§ **WORK ORDER**:
Please restate the records below word for word, leaving out every picture.

=== Section Start ===

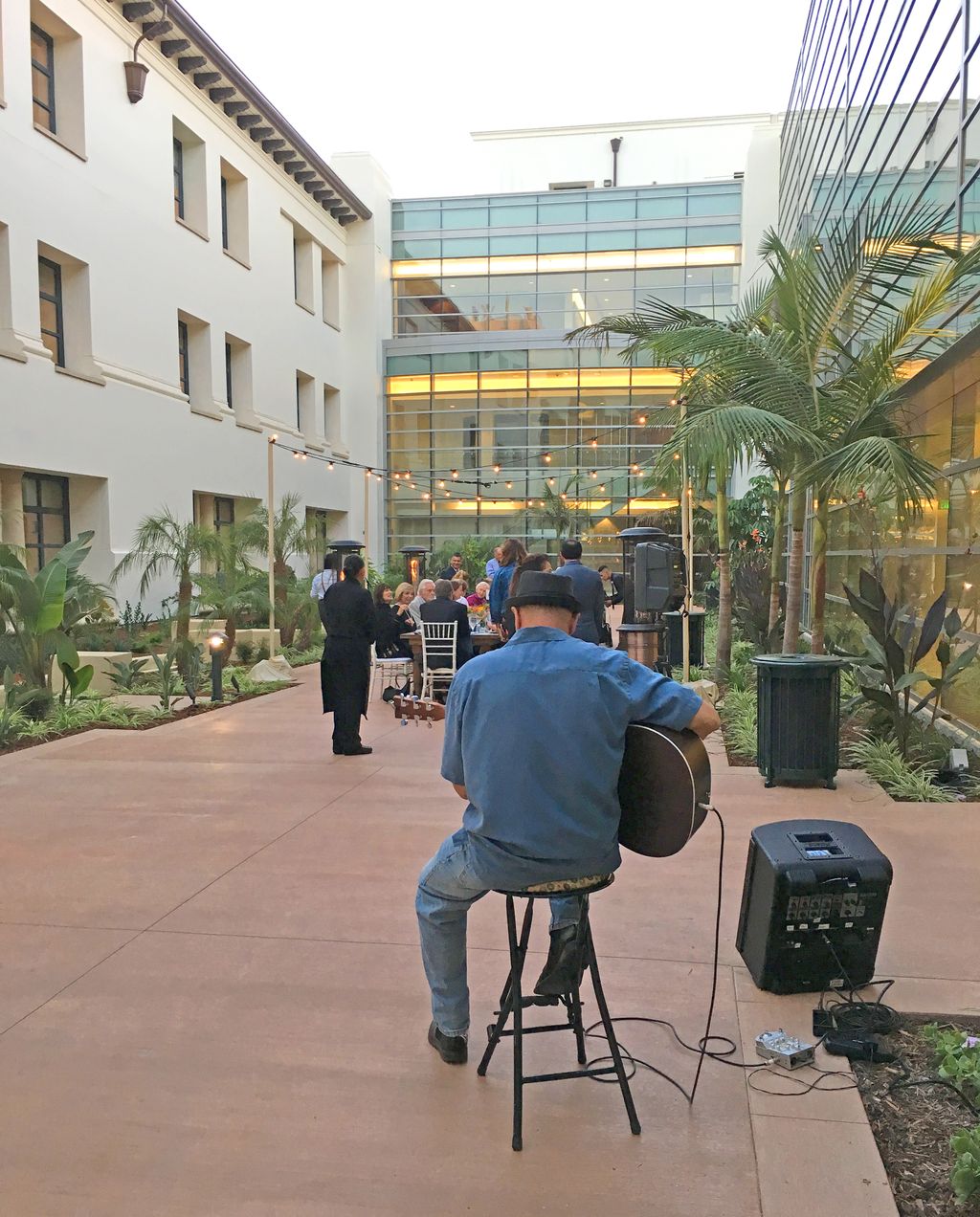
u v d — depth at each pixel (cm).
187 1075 296
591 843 251
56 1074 297
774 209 3241
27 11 1489
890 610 755
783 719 647
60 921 426
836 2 1466
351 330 3262
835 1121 264
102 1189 243
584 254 3412
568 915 279
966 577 859
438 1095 283
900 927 402
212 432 2119
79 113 1645
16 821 596
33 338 1505
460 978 296
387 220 3419
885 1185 238
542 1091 284
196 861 511
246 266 2342
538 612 266
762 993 343
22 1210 235
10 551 1021
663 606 1062
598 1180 243
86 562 1706
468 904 284
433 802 635
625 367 3391
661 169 3759
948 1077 284
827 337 798
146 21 1822
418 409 3484
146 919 427
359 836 554
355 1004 343
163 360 1920
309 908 439
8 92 1447
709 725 259
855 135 1307
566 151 3812
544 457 3425
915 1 991
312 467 2794
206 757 796
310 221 2838
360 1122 270
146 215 1853
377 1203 236
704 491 1108
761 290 1185
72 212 1609
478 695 257
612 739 253
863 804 608
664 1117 270
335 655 788
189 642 1156
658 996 344
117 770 746
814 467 763
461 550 3136
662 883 466
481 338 3431
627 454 3400
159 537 1587
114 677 1182
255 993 352
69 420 1585
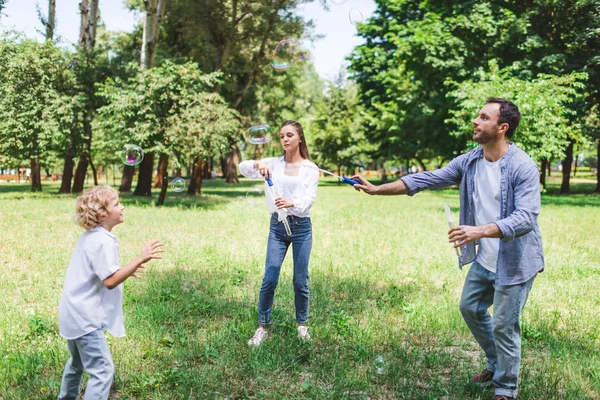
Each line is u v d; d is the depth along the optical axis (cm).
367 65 3130
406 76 2641
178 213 1405
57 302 527
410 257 809
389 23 2691
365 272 698
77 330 283
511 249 322
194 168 2423
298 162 437
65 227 1071
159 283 604
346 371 374
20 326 448
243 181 4531
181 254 791
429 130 2675
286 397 331
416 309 518
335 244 910
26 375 352
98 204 287
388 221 1298
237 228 1107
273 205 430
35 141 1925
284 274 666
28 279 622
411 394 340
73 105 1895
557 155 1725
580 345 436
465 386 353
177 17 2431
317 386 347
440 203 2012
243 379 359
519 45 2134
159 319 472
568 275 691
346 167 4212
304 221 429
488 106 333
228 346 410
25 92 1891
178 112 1702
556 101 1677
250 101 3319
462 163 363
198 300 536
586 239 1011
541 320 489
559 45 2347
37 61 1864
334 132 4069
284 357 389
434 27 2138
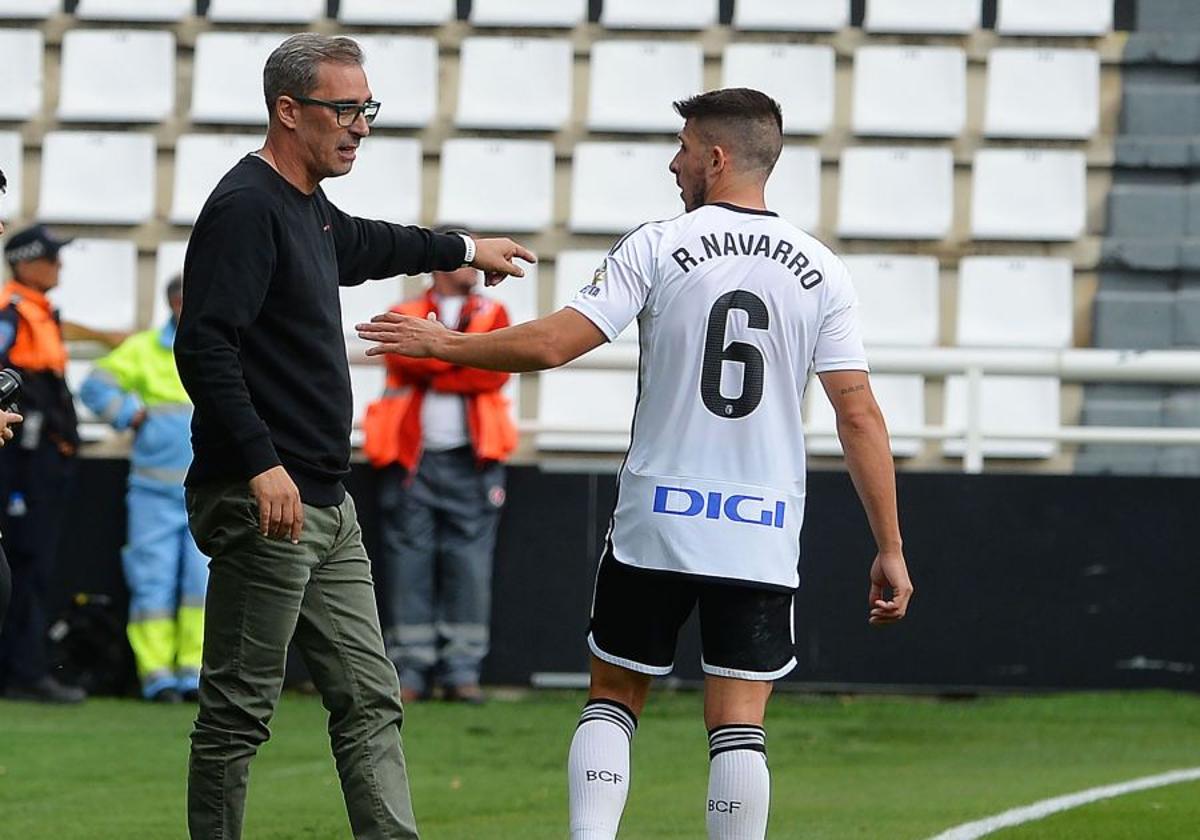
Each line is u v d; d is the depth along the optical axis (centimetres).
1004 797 2392
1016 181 4484
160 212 4572
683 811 2300
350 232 1728
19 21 4750
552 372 4250
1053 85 4603
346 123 1588
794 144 4575
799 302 1520
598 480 3484
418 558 3350
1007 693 3428
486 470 3359
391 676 1661
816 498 3462
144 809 2302
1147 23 4762
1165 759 2834
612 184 4494
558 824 2195
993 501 3441
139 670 3444
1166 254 4362
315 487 1595
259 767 2667
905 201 4475
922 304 4366
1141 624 3419
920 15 4712
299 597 1591
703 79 4644
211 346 1509
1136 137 4562
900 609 1548
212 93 4653
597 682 1566
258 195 1542
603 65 4653
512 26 4741
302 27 4762
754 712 1520
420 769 2670
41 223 4516
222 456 1550
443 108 4650
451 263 1819
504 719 3170
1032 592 3431
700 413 1509
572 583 3484
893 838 2047
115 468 3566
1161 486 3419
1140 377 3472
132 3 4772
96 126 4662
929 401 4228
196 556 3438
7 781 2517
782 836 2069
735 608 1513
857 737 3050
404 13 4753
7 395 1652
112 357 3453
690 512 1503
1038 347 4334
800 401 1538
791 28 4716
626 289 1522
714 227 1529
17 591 3319
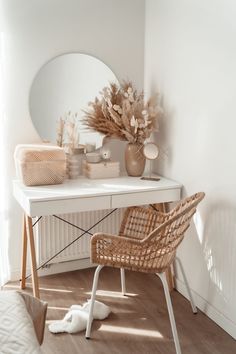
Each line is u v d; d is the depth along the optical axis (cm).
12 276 353
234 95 261
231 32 259
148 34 355
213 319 296
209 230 294
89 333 274
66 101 345
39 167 308
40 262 352
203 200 299
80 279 357
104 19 347
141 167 342
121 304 317
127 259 261
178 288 337
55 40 335
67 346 266
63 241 356
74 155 343
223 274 283
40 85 336
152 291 336
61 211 290
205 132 291
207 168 292
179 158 324
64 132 346
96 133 354
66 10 335
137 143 339
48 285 346
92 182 325
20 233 350
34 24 328
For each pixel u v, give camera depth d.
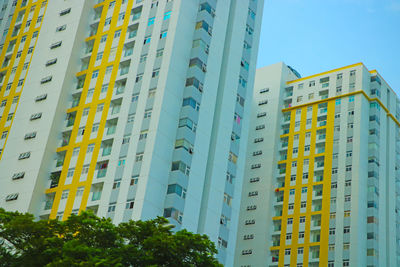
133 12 74.38
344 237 90.25
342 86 102.69
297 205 96.94
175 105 66.38
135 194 61.16
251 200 100.56
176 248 42.72
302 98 106.00
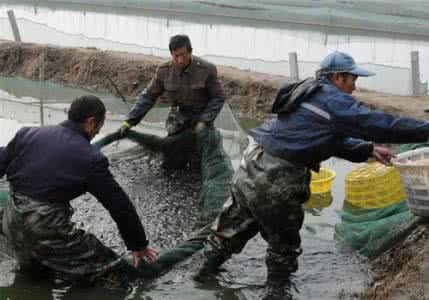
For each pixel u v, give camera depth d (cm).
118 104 854
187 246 530
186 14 2038
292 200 441
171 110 751
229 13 1959
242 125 1066
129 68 1302
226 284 482
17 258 471
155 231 582
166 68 706
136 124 732
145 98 722
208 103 715
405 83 1122
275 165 436
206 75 702
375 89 1152
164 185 706
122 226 445
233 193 461
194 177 736
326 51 1530
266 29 1786
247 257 531
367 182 641
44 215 439
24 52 1482
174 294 465
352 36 1681
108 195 439
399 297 409
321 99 419
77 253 451
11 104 931
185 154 743
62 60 1430
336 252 543
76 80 1370
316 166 450
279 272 479
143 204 648
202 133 694
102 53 1384
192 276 493
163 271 499
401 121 400
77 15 2053
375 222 551
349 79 432
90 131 456
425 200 438
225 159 693
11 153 458
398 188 627
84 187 446
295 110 431
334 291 471
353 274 501
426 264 440
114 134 728
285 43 1616
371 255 529
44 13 2098
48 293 457
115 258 471
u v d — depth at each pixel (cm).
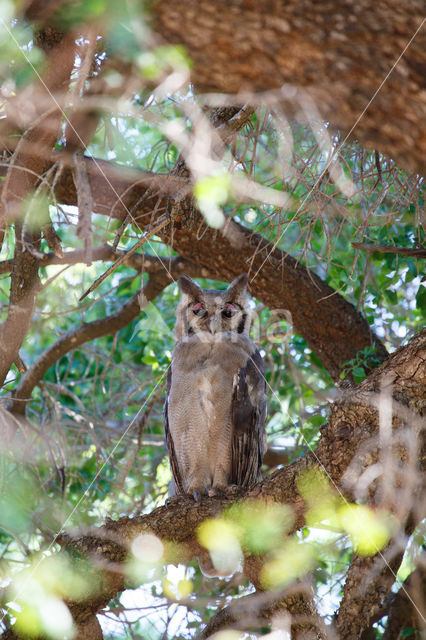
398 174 645
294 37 381
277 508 578
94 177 746
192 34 389
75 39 484
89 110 522
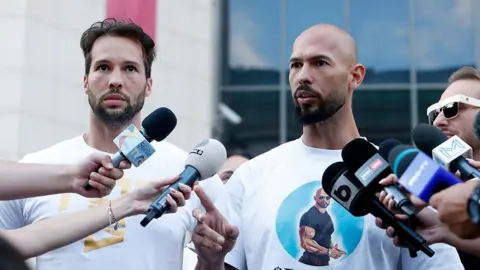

=== Section End ===

§ **WRITTEN RESPONSE**:
u v d — depth at each pixel (cm).
187 1075 296
591 843 251
56 1074 297
774 209 3241
27 11 1489
890 610 755
783 719 647
60 921 426
836 2 1466
351 330 3262
835 1121 264
102 1189 243
584 254 3412
568 915 279
966 577 859
438 1095 283
900 927 402
212 432 2119
79 113 1645
16 821 596
33 338 1505
460 978 296
387 220 3419
885 1185 238
542 1091 284
196 861 511
246 266 2342
538 612 266
762 993 343
22 1210 235
10 551 1021
663 606 1062
598 1180 243
86 562 1706
468 904 284
433 802 635
625 367 3391
661 169 3759
948 1077 284
827 337 798
146 21 1822
418 409 3484
146 919 427
359 836 554
355 1004 343
163 360 1920
309 908 439
8 92 1447
709 725 259
855 135 1307
566 151 3812
544 457 3425
915 1 991
312 467 2794
206 757 796
310 221 2838
360 1122 270
146 215 1853
377 1203 236
704 491 1108
761 290 1185
72 212 1609
478 695 257
612 739 253
863 804 608
664 1117 270
335 655 788
189 642 1156
658 996 344
117 770 746
814 467 763
461 550 3136
662 883 466
481 338 3431
627 454 3400
159 537 1587
114 677 1182
255 993 352
69 420 1585
Each line is u v d; d is the depth along the optical axis (cm).
367 65 3130
406 76 2641
178 213 1405
57 302 527
410 257 809
389 23 2691
365 272 698
77 330 283
511 249 322
194 168 2423
298 162 437
65 227 1071
159 283 604
346 371 374
20 326 448
243 181 4531
181 254 791
429 130 2675
286 397 331
416 309 518
335 244 910
26 375 352
98 204 287
388 221 1298
237 228 1107
273 205 430
35 141 1925
284 274 666
28 279 622
411 394 340
73 105 1895
557 155 1725
580 345 436
465 386 353
177 17 2431
317 386 347
440 203 2012
243 379 359
519 45 2134
159 319 472
568 275 691
346 167 4212
304 221 429
488 106 333
228 346 410
25 92 1891
178 112 1702
556 101 1677
250 101 3319
462 163 363
198 300 536
586 239 1011
541 320 489
559 45 2347
37 61 1864
334 132 4069
284 357 389
434 27 2138
Each line is u v d; d is the depth along the optical axis (centimetres).
1004 797 2392
1016 181 4484
160 212 4572
683 811 2300
350 232 1728
19 21 4750
552 372 4250
1053 85 4603
346 123 1588
794 144 4575
799 302 1520
598 480 3484
418 558 3350
1007 693 3428
486 470 3359
391 676 1661
816 498 3462
144 809 2302
1147 23 4762
1165 759 2834
612 184 4494
558 824 2195
993 501 3441
139 670 3444
1166 254 4362
315 487 1595
259 767 2667
905 201 4475
922 304 4366
1141 624 3419
920 15 4712
299 597 1591
703 79 4644
211 346 1509
1136 137 4562
900 609 1548
212 93 4653
597 682 1566
258 195 1542
603 65 4653
512 26 4741
302 27 4762
754 712 1520
420 769 2670
41 223 4516
222 456 1550
443 108 4650
451 263 1819
504 719 3170
1032 592 3431
700 413 1509
572 583 3484
893 838 2047
115 468 3566
1161 486 3419
1140 377 3472
132 3 4772
96 126 4662
929 401 4228
196 556 3438
7 781 2517
782 836 2069
735 608 1513
857 737 3050
404 13 4753
7 395 1652
112 357 3453
690 512 1503
1038 347 4334
800 401 1538
791 28 4716
626 289 1522
714 227 1529
17 591 3319
Each line is u v d; d is the depth along the optical axis (cm).
12 276 353
234 95 261
231 32 259
148 34 355
213 319 296
209 230 294
89 333 274
66 101 345
39 167 308
40 262 352
203 200 299
80 279 357
104 19 347
141 167 342
121 304 317
127 259 261
178 288 337
55 40 335
67 346 266
63 241 356
74 155 343
223 274 283
40 85 336
152 291 336
61 211 290
205 132 291
207 168 292
179 158 324
64 132 346
96 133 354
66 10 335
137 143 339
48 285 346
92 182 325
20 233 350
34 24 328
For each pixel u v, give camera depth d.
133 12 74.38
344 237 90.25
342 86 102.69
297 205 96.94
175 105 66.38
135 194 61.16
251 200 100.56
176 248 42.72
302 98 106.00
For each pixel u v, give camera depth d (cm).
118 104 854
187 246 530
186 14 2038
292 200 441
171 110 751
229 13 1959
242 125 1066
129 68 1302
226 284 482
17 258 471
155 231 582
166 68 706
136 124 732
145 98 722
208 103 715
405 83 1122
275 165 436
206 75 702
375 89 1152
164 185 706
122 226 445
233 193 461
194 177 736
326 51 1530
266 29 1786
247 257 531
367 182 641
44 215 439
24 52 1482
174 294 465
352 36 1681
108 195 439
399 297 409
321 99 419
77 253 451
11 104 931
185 154 743
62 60 1430
336 252 543
76 80 1370
316 166 450
279 272 479
143 204 648
202 133 694
102 53 1384
192 276 493
163 271 499
401 121 400
77 15 2053
375 222 551
349 79 432
90 131 456
425 200 438
225 159 693
11 153 458
398 188 627
84 187 446
295 110 431
334 291 471
353 274 501
426 264 440
114 134 728
285 43 1616
371 255 529
44 13 2098
48 293 457
115 258 471
u v d — depth at each pixel (cm).
398 174 645
294 37 381
277 508 578
94 177 746
192 34 389
75 39 484
89 110 522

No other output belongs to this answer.